Su di un punto forse Komsomolskaja pravda non ha visto giusto, quando scrive che “nella mischia non è ancora intervenuta l’artiglieria pesante: Pëtr Porošenko e il Dipartimento di stato USA”.

Per quanto riguarda il primo, qualche parola l’ha già spesa e non proprio in favore del suo attuale primo ministro – “il conflitto riflette l’insoddisfazione sui tempi e la profondità delle riforme” – pur cercando di tirare il classico colpo sia al cerchio che alla botte, aggiungendo che “l’insoddisfazione è in tutti: nelle persone, in me, nel primo ministro, nel governatore di Odessa e in tutti e due c’è il desiderio di correggere l’attuale situazione”. E, pilatescamente ma abbastanza chiaramente, “ogni cambiamento nella squadra di governo, qualsiasi cambiamento, io lo accetterò; beninteso adottato dalla coalizione”. Del resto, sarà un caso che la petizione a favore della nomina di Saakašvili a premier, sia stata ospitata sul sito web presidenziale? Il modesto Mikhail, alla notizia che l’istanza, lanciata appena il 28 agosto, ha già raggiunto le 25mila firme necessarie, ha dichiarato con aria vereconda di non vedersi nelle vesti di primo ministro. Per la verità, appena pochi giorni prima, l’emigrante Mikhail aveva anticipato una criptica previsione di una ancor breve sua permanenza sulle rive del mar Nero, quasi a rimembrare il puškiniano “vivevo allora a Odessa”, ma ora guardo già a Kiev.
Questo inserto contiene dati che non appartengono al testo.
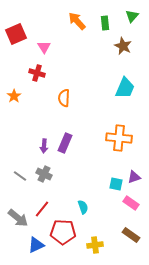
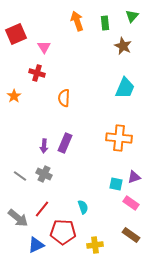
orange arrow: rotated 24 degrees clockwise
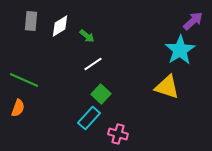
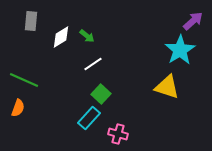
white diamond: moved 1 px right, 11 px down
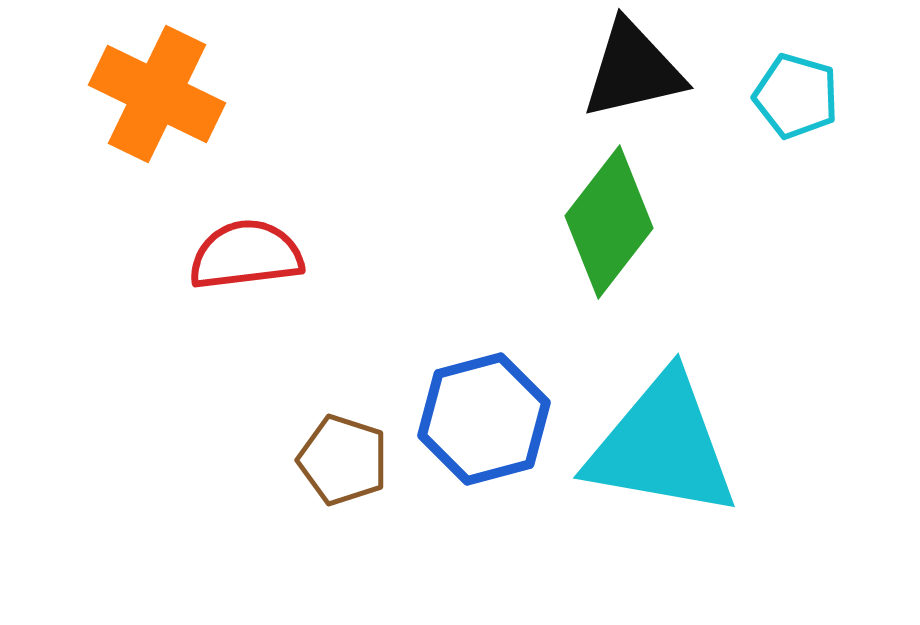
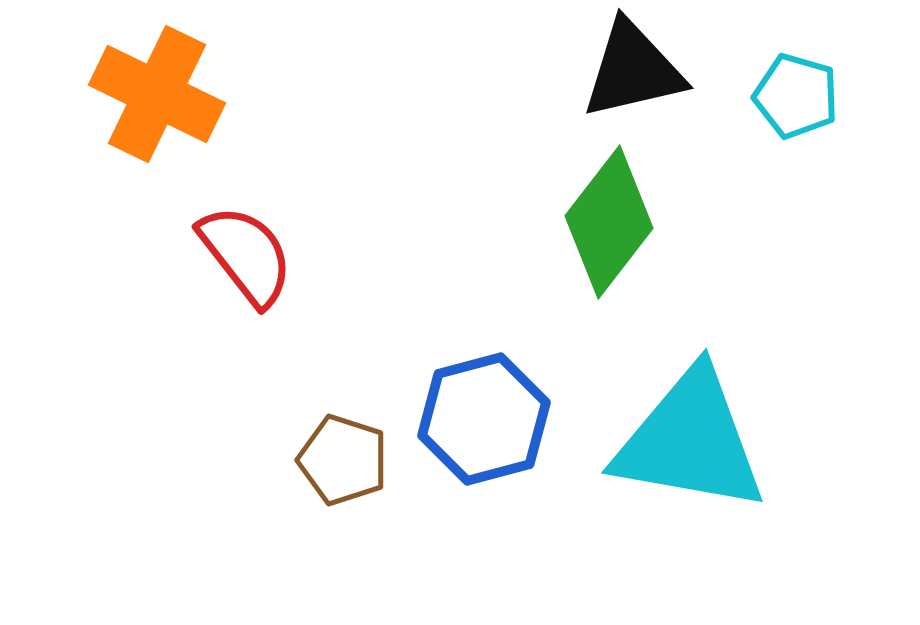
red semicircle: rotated 59 degrees clockwise
cyan triangle: moved 28 px right, 5 px up
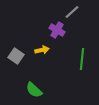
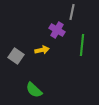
gray line: rotated 35 degrees counterclockwise
green line: moved 14 px up
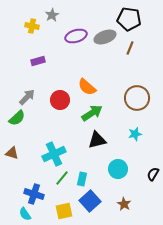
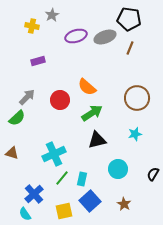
blue cross: rotated 30 degrees clockwise
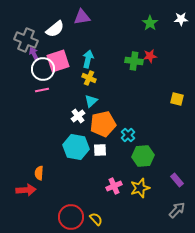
Per quanto riguarda poi il Dipartimento di stato, pochi in Ucraina pensano che qualsiasi mossa avvenga prima che sia giunta la relativa istruzione dalle rive del Potomac. Dunque, le cose sembrano mettersi decisamente male per Arsenij-vallo-europeo-contro-i-russi-Jatsenjuk. Dove andrà a smaltire la delusione per il trattamento che gli stanno riservando? Di certo non ad est: è di ieri l’anticipazione (l’intervista al presidente del Comitato di indagine federale russa, Aleksandr Bastrykin, esce oggi sulla Rossijskaja gazeta) che a Mosca non hanno più solo pretese finanziarie (per i 3 miliardi di $ di debito ucraino) nei suoi confronti. Testimonianze a quanto sembra più che affidabili danno il giovane Arsenij combattente UNA-UNSO (la formazione di estrema destra fascista sorta a Kiev nel 1990) nelle file cecene e autore di torture e fucilazioni contro soldati russi prigionieri, durante la seconda guerra cecena, nel 1994-’95, decorato per questo da Džokhar Dudaev. E già allora era in buona compagnia: per citare solo i nomi più noti, nazisti dichiarati quali Dmitrij Jaroš e Oleg e Andrej Tjagnibok, membri delle formazioni “Argo” e “Viking” in Cecenia.